EXERCISE BRIEF —
Return the data below unaltered, but strip out the pictures.

RECORDED DATA —
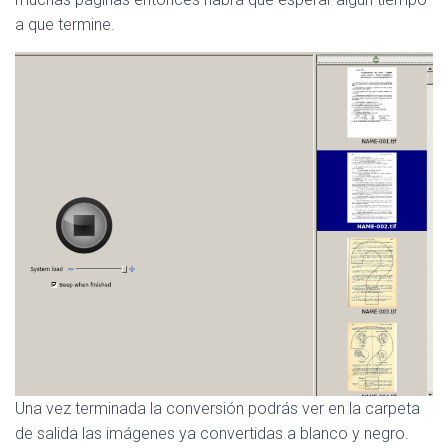
a que termine.
Una vez terminada la conversión podrás ver en la carpeta
de salida las imágenes ya convertidas a blanco y negro.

ANSWER TO THE PROBLEM —
a que termine.
Una vez terminada la conversión podrás ver en la carpeta
de salida las imágenes ya convertidas a blanco y negro.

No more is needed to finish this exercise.